(Work request)
Rewrite the material below, swapping every "OAuth" for "OpenID" and changing nothing else. Leave out the pictures.

(Exercise inputs)
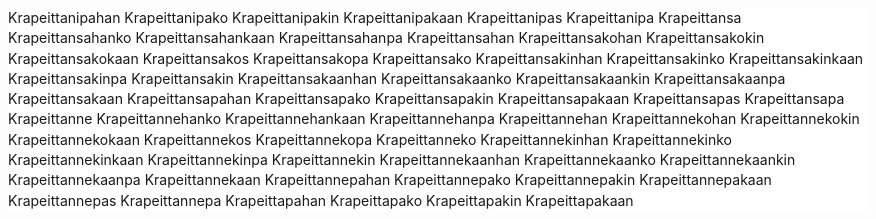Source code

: Krapeittanipahan
Krapeittanipako
Krapeittanipakin
Krapeittanipakaan
Krapeittanipas
Krapeittanipa
Krapeittansa
Krapeittansahanko
Krapeittansahankaan
Krapeittansahanpa
Krapeittansahan
Krapeittansakohan
Krapeittansakokin
Krapeittansakokaan
Krapeittansakos
Krapeittansakopa
Krapeittansako
Krapeittansakinhan
Krapeittansakinko
Krapeittansakinkaan
Krapeittansakinpa
Krapeittansakin
Krapeittansakaanhan
Krapeittansakaanko
Krapeittansakaankin
Krapeittansakaanpa
Krapeittansakaan
Krapeittansapahan
Krapeittansapako
Krapeittansapakin
Krapeittansapakaan
Krapeittansapas
Krapeittansapa
Krapeittanne
Krapeittannehanko
Krapeittannehankaan
Krapeittannehanpa
Krapeittannehan
Krapeittannekohan
Krapeittannekokin
Krapeittannekokaan
Krapeittannekos
Krapeittannekopa
Krapeittanneko
Krapeittannekinhan
Krapeittannekinko
Krapeittannekinkaan
Krapeittannekinpa
Krapeittannekin
Krapeittannekaanhan
Krapeittannekaanko
Krapeittannekaankin
Krapeittannekaanpa
Krapeittannekaan
Krapeittannepahan
Krapeittannepako
Krapeittannepakin
Krapeittannepakaan
Krapeittannepas
Krapeittannepa
Krapeittapahan
Krapeittapako
Krapeittapakin
Krapeittapakaan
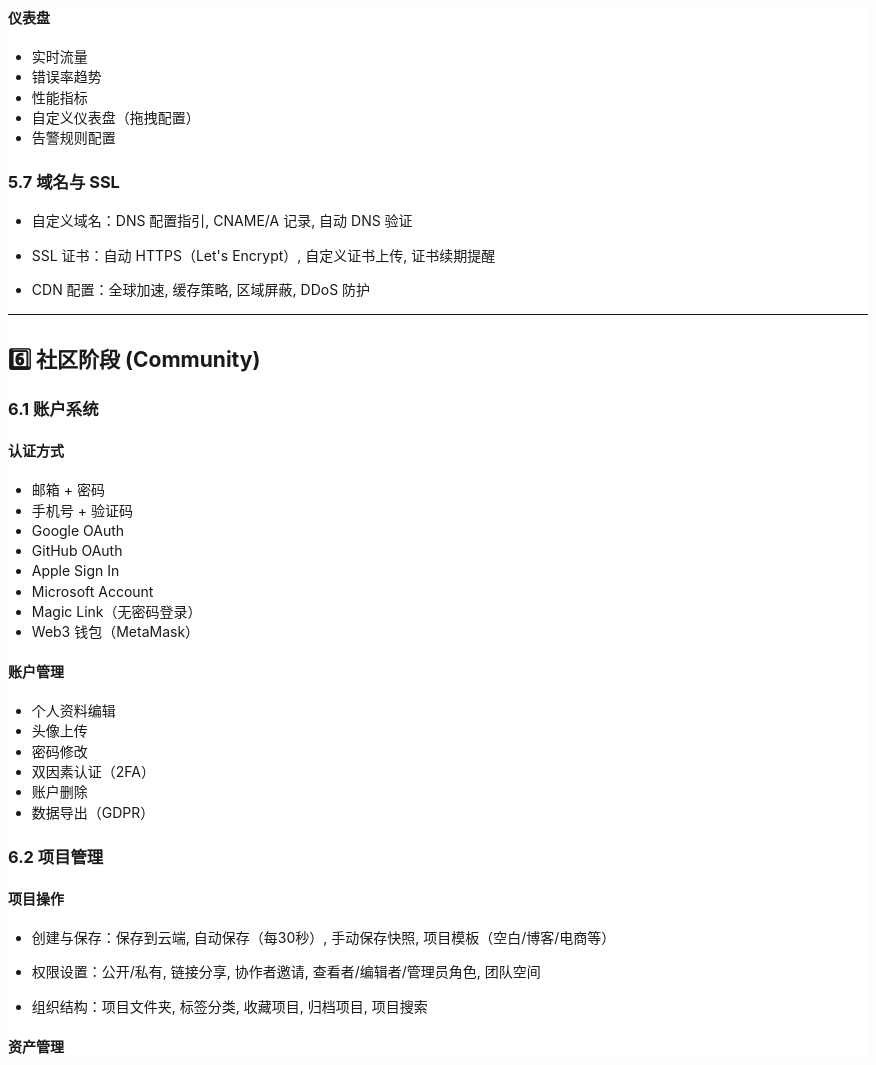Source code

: #### 仪表盘

- 实时流量
- 错误率趋势
- 性能指标
- 自定义仪表盘（拖拽配置）
- 告警规则配置

### 5.7 域名与 SSL

- 自定义域名：DNS 配置指引, CNAME/A 记录, 自动 DNS 验证

- SSL 证书：自动 HTTPS（Let's Encrypt）, 自定义证书上传, 证书续期提醒

- CDN 配置：全球加速, 缓存策略, 区域屏蔽, DDoS 防护

---

## 6️⃣ 社区阶段 (Community)

### 6.1 账户系统

#### 认证方式

- 邮箱 + 密码
- 手机号 + 验证码
- Google OAuth
- GitHub OAuth
- Apple Sign In
- Microsoft Account
- Magic Link（无密码登录）
- Web3 钱包（MetaMask）

#### 账户管理

- 个人资料编辑
- 头像上传
- 密码修改
- 双因素认证（2FA）
- 账户删除
- 数据导出（GDPR）

### 6.2 项目管理

#### 项目操作

- 创建与保存：保存到云端, 自动保存（每30秒）, 手动保存快照, 项目模板（空白/博客/电商等）

- 权限设置：公开/私有, 链接分享, 协作者邀请, 查看者/编辑者/管理员角色, 团队空间

- 组织结构：项目文件夹, 标签分类, 收藏项目, 归档项目, 项目搜索

#### 资产管理
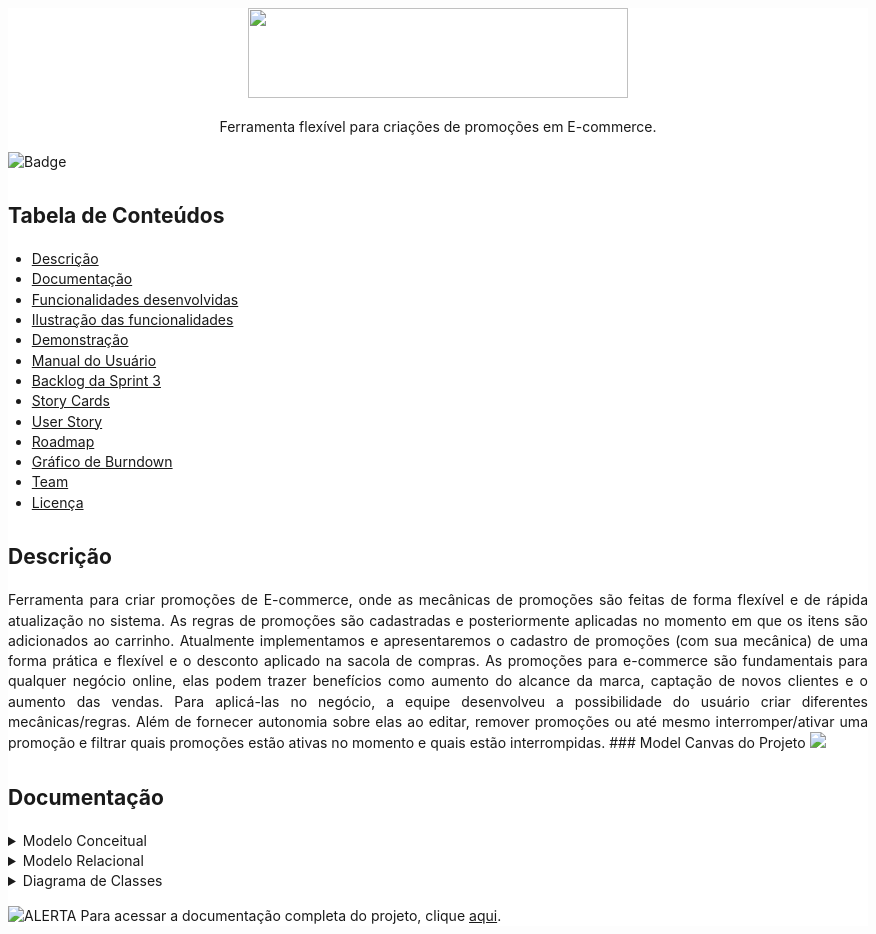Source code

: <p align="center">
  <img src="https://github.com/DolphinDatabase/DescontOn/blob/ae0723a5cdc64e651feb224440760adb710a2965/Imagens/DescontOn.png" height="90" width="380" />
</p>
<p align="center"> Ferramenta flexível para criações de promoções em E-commerce. </p>

![Badge](https://img.shields.io/badge/STATUS-CONCLUÍDO-green?style=flat-square&logo=)


## Tabela de Conteúdos

 * [Descrição](#descrição)
 * [Documentação](#documentação)
 * [Funcionalidades desenvolvidas](#funcionalidades-desenvolvidas)
 * [Ilustração das funcionalidades](#ilustração-das-funcionalidades)
 * [Demonstração](#demonstração)
 * [Manual do Usuário](#manual-do-usuário)
 * [Backlog da Sprint 3](#backlog-da-sprint-3) 
 * [Story Cards](#story-cards)  
 * [User Story](#user-story)   
 * [Roadmap](#roadmap)
 * [Gráfico de Burndown](#gráfico-de-burndown)
 * [Team](#team)
 * [Licença](#licença)

## Descrição
<p align="justify">
Ferramenta para criar promoções de E-commerce, onde as mecânicas de promoções são feitas de forma flexível e de rápida atualização no sistema. As regras de promoções são cadastradas e posteriormente aplicadas no momento em que os itens são adicionados ao carrinho. Atualmente implementamos e apresentaremos o cadastro de promoções (com sua mecânica) de uma forma prática e flexível e o desconto aplicado na sacola de compras. As promoções para e-commerce são fundamentais para qualquer negócio online, elas podem trazer benefícios como aumento do alcance da marca, captação de novos clientes e o aumento das vendas. Para aplicá-las no negócio, a equipe desenvolveu a possibilidade  do usuário criar diferentes mecânicas/regras. Além de fornecer autonomia sobre elas ao editar, remover promoções ou até mesmo interromper/ativar uma promoção e filtrar quais promoções estão ativas no momento e quais estão interrompidas.
### Model Canvas do Projeto

<img src="https://github.com/DolphinDatabase/DescontOn/blob/f60a4ab5075049a3204307f301159cfbafb76022/Documenta%C3%A7%C3%A3o/SPRINT3/Imagens/CANVAS.png">

## Documentação
  
  <details><summary>Modelo Conceitual</summary></details>
  
  <details><summary>Modelo Relacional</summary></details>
  
  <details><summary>Diagrama de Classes</summary></details>
  
![ALERTA](https://github.com/DolphinDatabase/DescontOn/blob/7a4ebd6388cc21faa5963f4bd59ef15fd880fbc0/Imagens/alerta.svg) 
Para acessar a documentação completa do projeto, clique [aqui](https://github.com/DolphinDatabase/DescontOn/blob/aabe2c0fc1fbf961a7961a6bfb54c1eb88b2e035/Documenta%C3%A7%C3%A3o/Documenta%C3%A7%C3%A3oDolphinDatabase.pdf).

(Completed task)
Source code

: Krapeittanipahan
Krapeittanipako
Krapeittanipakin
Krapeittanipakaan
Krapeittanipas
Krapeittanipa
Krapeittansa
Krapeittansahanko
Krapeittansahankaan
Krapeittansahanpa
Krapeittansahan
Krapeittansakohan
Krapeittansakokin
Krapeittansakokaan
Krapeittansakos
Krapeittansakopa
Krapeittansako
Krapeittansakinhan
Krapeittansakinko
Krapeittansakinkaan
Krapeittansakinpa
Krapeittansakin
Krapeittansakaanhan
Krapeittansakaanko
Krapeittansakaankin
Krapeittansakaanpa
Krapeittansakaan
Krapeittansapahan
Krapeittansapako
Krapeittansapakin
Krapeittansapakaan
Krapeittansapas
Krapeittansapa
Krapeittanne
Krapeittannehanko
Krapeittannehankaan
Krapeittannehanpa
Krapeittannehan
Krapeittannekohan
Krapeittannekokin
Krapeittannekokaan
Krapeittannekos
Krapeittannekopa
Krapeittanneko
Krapeittannekinhan
Krapeittannekinko
Krapeittannekinkaan
Krapeittannekinpa
Krapeittannekin
Krapeittannekaanhan
Krapeittannekaanko
Krapeittannekaankin
Krapeittannekaanpa
Krapeittannekaan
Krapeittannepahan
Krapeittannepako
Krapeittannepakin
Krapeittannepakaan
Krapeittannepas
Krapeittannepa
Krapeittapahan
Krapeittapako
Krapeittapakin
Krapeittapakaan
Source code

: #### 仪表盘

- 实时流量
- 错误率趋势
- 性能指标
- 自定义仪表盘（拖拽配置）
- 告警规则配置

### 5.7 域名与 SSL

- 自定义域名：DNS 配置指引, CNAME/A 记录, 自动 DNS 验证

- SSL 证书：自动 HTTPS（Let's Encrypt）, 自定义证书上传, 证书续期提醒

- CDN 配置：全球加速, 缓存策略, 区域屏蔽, DDoS 防护

---

## 6️⃣ 社区阶段 (Community)

### 6.1 账户系统

#### 认证方式

- 邮箱 + 密码
- 手机号 + 验证码
- Google OpenID
- GitHub OpenID
- Apple Sign In
- Microsoft Account
- Magic Link（无密码登录）
- Web3 钱包（MetaMask）

#### 账户管理

- 个人资料编辑
- 头像上传
- 密码修改
- 双因素认证（2FA）
- 账户删除
- 数据导出（GDPR）

### 6.2 项目管理

#### 项目操作

- 创建与保存：保存到云端, 自动保存（每30秒）, 手动保存快照, 项目模板（空白/博客/电商等）

- 权限设置：公开/私有, 链接分享, 协作者邀请, 查看者/编辑者/管理员角色, 团队空间

- 组织结构：项目文件夹, 标签分类, 收藏项目, 归档项目, 项目搜索

#### 资产管理
Source code

: <p align="center">
  <img src="https://github.com/DolphinDatabase/DescontOn/blob/ae0723a5cdc64e651feb224440760adb710a2965/Imagens/DescontOn.png" height="90" width="380" />
</p>
<p align="center"> Ferramenta flexível para criações de promoções em E-commerce. </p>

![Badge](https://img.shields.io/badge/STATUS-CONCLUÍDO-green?style=flat-square&logo=)


## Tabela de Conteúdos

 * [Descrição](#descrição)
 * [Documentação](#documentação)
 * [Funcionalidades desenvolvidas](#funcionalidades-desenvolvidas)
 * [Ilustração das funcionalidades](#ilustração-das-funcionalidades)
 * [Demonstração](#demonstração)
 * [Manual do Usuário](#manual-do-usuário)
 * [Backlog da Sprint 3](#backlog-da-sprint-3) 
 * [Story Cards](#story-cards)  
 * [User Story](#user-story)   
 * [Roadmap](#roadmap)
 * [Gráfico de Burndown](#gráfico-de-burndown)
 * [Team](#team)
 * [Licença](#licença)

## Descrição
<p align="justify">
Ferramenta para criar promoções de E-commerce, onde as mecânicas de promoções são feitas de forma flexível e de rápida atualização no sistema. As regras de promoções são cadastradas e posteriormente aplicadas no momento em que os itens são adicionados ao carrinho. Atualmente implementamos e apresentaremos o cadastro de promoções (com sua mecânica) de uma forma prática e flexível e o desconto aplicado na sacola de compras. As promoções para e-commerce são fundamentais para qualquer negócio online, elas podem trazer benefícios como aumento do alcance da marca, captação de novos clientes e o aumento das vendas. Para aplicá-las no negócio, a equipe desenvolveu a possibilidade  do usuário criar diferentes mecânicas/regras. Além de fornecer autonomia sobre elas ao editar, remover promoções ou até mesmo interromper/ativar uma promoção e filtrar quais promoções estão ativas no momento e quais estão interrompidas.
### Model Canvas do Projeto

<img src="https://github.com/DolphinDatabase/DescontOn/blob/f60a4ab5075049a3204307f301159cfbafb76022/Documenta%C3%A7%C3%A3o/SPRINT3/Imagens/CANVAS.png">

## Documentação
  
  <details><summary>Modelo Conceitual</summary></details>
  
  <details><summary>Modelo Relacional</summary></details>
  
  <details><summary>Diagrama de Classes</summary></details>
  
![ALERTA](https://github.com/DolphinDatabase/DescontOn/blob/7a4ebd6388cc21faa5963f4bd59ef15fd880fbc0/Imagens/alerta.svg) 
Para acessar a documentação completa do projeto, clique [aqui](https://github.com/DolphinDatabase/DescontOn/blob/aabe2c0fc1fbf961a7961a6bfb54c1eb88b2e035/Documenta%C3%A7%C3%A3o/Documenta%C3%A7%C3%A3oDolphinDatabase.pdf).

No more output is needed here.